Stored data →
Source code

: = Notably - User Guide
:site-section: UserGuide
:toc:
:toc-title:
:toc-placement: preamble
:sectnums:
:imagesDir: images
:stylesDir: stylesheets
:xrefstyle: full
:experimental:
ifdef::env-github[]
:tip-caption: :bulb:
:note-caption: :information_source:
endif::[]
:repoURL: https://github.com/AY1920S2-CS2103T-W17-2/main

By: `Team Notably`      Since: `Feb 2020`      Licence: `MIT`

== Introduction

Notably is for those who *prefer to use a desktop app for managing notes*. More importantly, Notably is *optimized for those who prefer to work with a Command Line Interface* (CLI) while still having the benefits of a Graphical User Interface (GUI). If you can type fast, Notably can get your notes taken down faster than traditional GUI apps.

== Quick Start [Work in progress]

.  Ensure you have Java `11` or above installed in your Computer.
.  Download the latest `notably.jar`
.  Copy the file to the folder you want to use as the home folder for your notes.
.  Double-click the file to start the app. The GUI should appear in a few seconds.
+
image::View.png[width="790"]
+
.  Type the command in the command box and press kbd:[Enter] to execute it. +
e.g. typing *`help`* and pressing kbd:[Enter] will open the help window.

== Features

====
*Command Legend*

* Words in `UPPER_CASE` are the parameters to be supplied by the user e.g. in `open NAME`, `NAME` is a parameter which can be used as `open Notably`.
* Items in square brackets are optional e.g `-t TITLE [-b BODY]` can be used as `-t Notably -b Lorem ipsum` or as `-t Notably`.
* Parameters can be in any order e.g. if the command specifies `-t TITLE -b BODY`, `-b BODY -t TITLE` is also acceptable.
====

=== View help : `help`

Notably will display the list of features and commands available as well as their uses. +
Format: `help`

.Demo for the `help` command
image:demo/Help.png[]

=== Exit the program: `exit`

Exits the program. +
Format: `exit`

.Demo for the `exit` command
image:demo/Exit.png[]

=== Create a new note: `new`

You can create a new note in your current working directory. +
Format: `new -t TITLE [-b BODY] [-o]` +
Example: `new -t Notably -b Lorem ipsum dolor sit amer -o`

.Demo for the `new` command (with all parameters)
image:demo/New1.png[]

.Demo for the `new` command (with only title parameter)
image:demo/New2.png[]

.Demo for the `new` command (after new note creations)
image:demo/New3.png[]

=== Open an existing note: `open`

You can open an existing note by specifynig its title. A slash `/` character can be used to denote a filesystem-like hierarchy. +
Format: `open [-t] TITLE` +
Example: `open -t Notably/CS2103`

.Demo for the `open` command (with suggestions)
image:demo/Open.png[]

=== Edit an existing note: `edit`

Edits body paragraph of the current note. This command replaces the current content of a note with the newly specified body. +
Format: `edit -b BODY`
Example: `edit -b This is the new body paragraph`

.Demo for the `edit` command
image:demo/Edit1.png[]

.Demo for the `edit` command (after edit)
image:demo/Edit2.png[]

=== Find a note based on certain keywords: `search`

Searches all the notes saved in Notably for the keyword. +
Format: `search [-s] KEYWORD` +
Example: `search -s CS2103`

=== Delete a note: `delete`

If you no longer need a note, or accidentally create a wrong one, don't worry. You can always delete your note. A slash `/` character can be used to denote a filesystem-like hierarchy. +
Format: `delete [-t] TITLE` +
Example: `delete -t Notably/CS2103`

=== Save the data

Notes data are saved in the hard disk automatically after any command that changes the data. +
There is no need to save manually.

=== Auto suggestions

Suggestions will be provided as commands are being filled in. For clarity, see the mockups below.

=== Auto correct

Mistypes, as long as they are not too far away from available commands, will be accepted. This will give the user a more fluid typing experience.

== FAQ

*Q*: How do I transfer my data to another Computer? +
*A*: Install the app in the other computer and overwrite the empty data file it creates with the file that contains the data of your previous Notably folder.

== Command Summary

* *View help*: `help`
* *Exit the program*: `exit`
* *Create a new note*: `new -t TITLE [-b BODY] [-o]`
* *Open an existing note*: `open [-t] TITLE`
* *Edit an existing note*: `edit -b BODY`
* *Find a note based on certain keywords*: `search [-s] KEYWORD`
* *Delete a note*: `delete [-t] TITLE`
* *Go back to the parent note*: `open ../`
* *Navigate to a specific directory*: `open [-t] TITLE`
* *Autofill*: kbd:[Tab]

TASK BRIEF → The word "typing" may appear in several lines of the data; copy every line where it does.

RESPONSE BOX →
e.g. typing *`help`* and pressing kbd:[Enter] will open the help window.
Mistypes, as long as they are not too far away from available commands, will be accepted. This will give the user a more fluid typing experience.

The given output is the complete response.